- **GOAL OF THE EXERCISE**
What is the number of lines in these entries that contain "down"? State it alone.

DATA UNDER STUDY Block Start

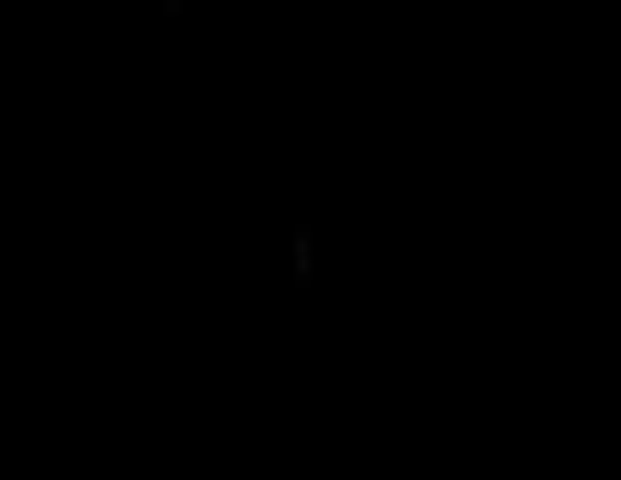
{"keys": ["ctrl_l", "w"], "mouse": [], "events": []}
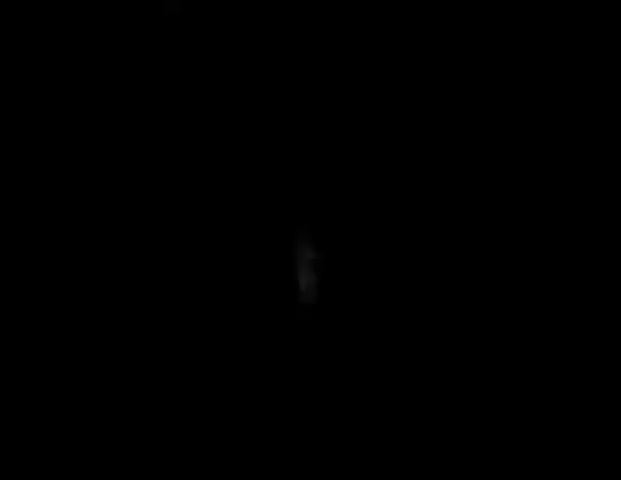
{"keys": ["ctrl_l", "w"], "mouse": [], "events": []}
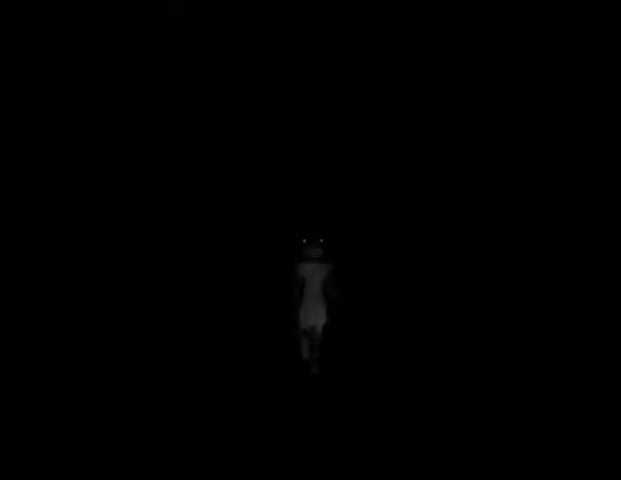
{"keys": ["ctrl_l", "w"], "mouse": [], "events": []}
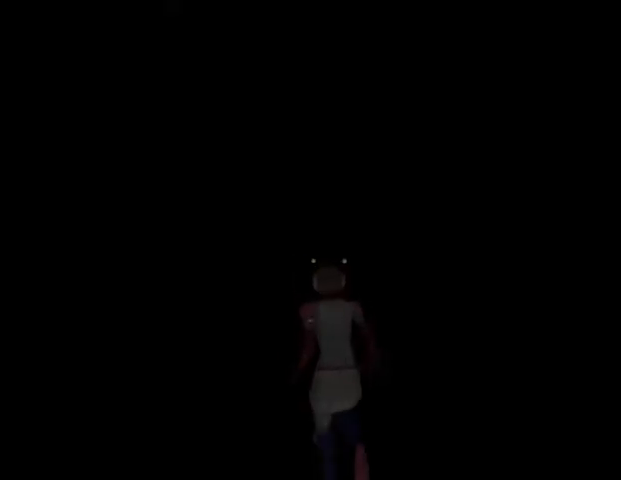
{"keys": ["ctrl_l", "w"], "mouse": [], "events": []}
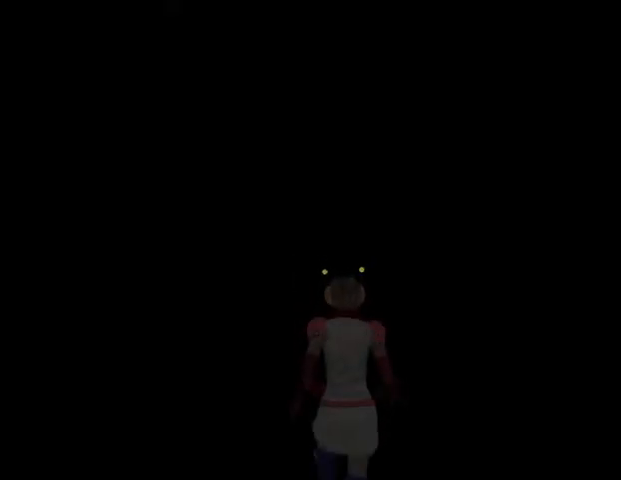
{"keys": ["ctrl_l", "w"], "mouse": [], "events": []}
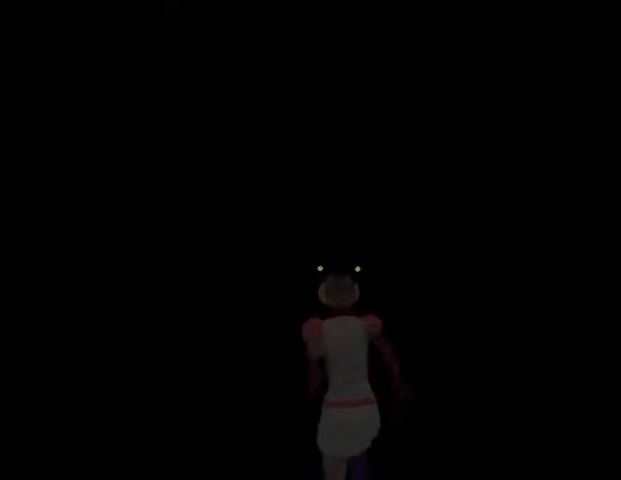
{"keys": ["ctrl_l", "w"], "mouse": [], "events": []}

DATA UNDER STUDY Block End
DATA UNDER STUDY Block Start

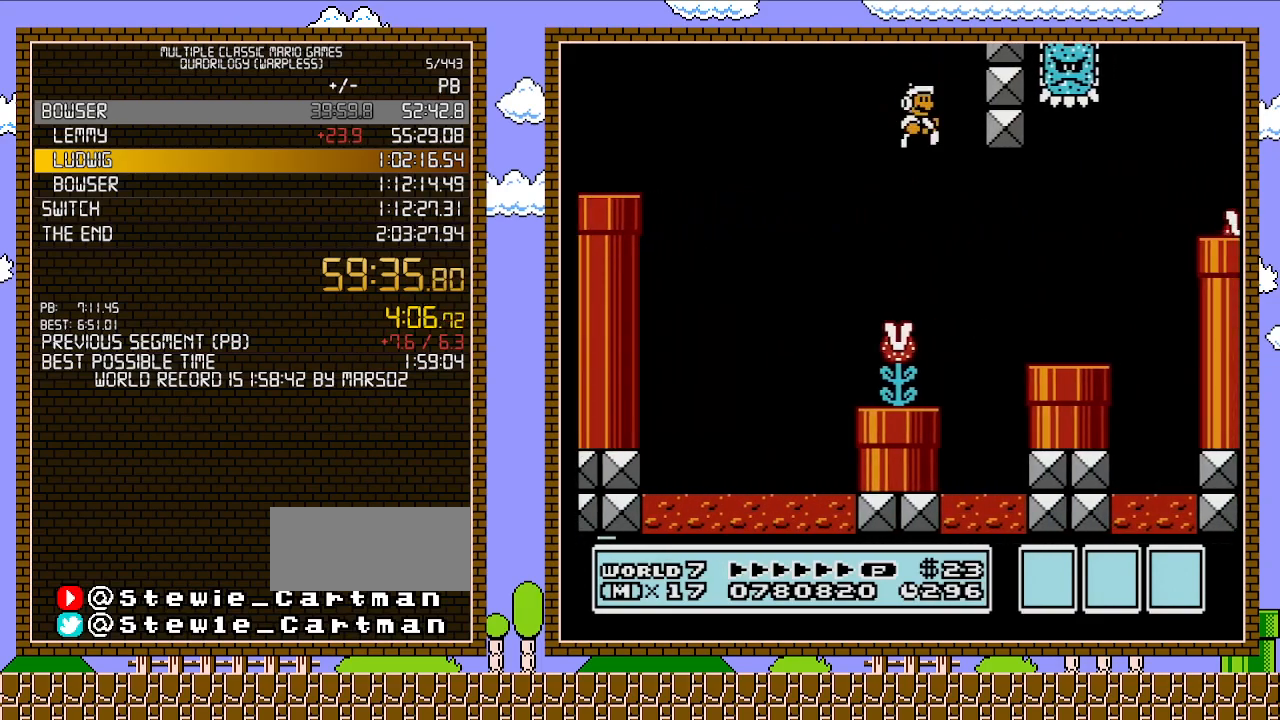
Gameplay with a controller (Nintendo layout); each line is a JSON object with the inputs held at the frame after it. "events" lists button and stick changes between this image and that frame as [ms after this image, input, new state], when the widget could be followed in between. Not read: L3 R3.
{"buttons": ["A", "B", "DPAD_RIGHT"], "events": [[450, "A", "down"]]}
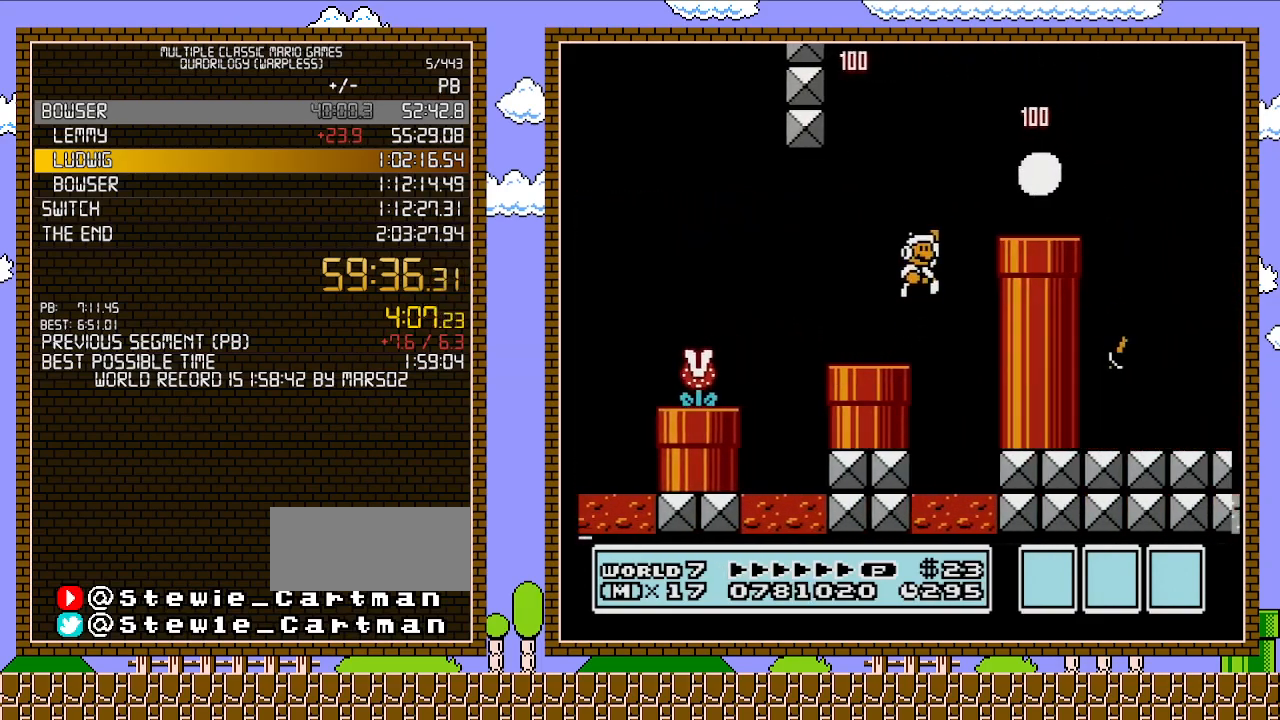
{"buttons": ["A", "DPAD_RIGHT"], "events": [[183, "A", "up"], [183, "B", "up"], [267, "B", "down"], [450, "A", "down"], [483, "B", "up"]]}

DATA UNDER STUDY Block End

- **SOLUTION FOR THIS EXERCISE**
2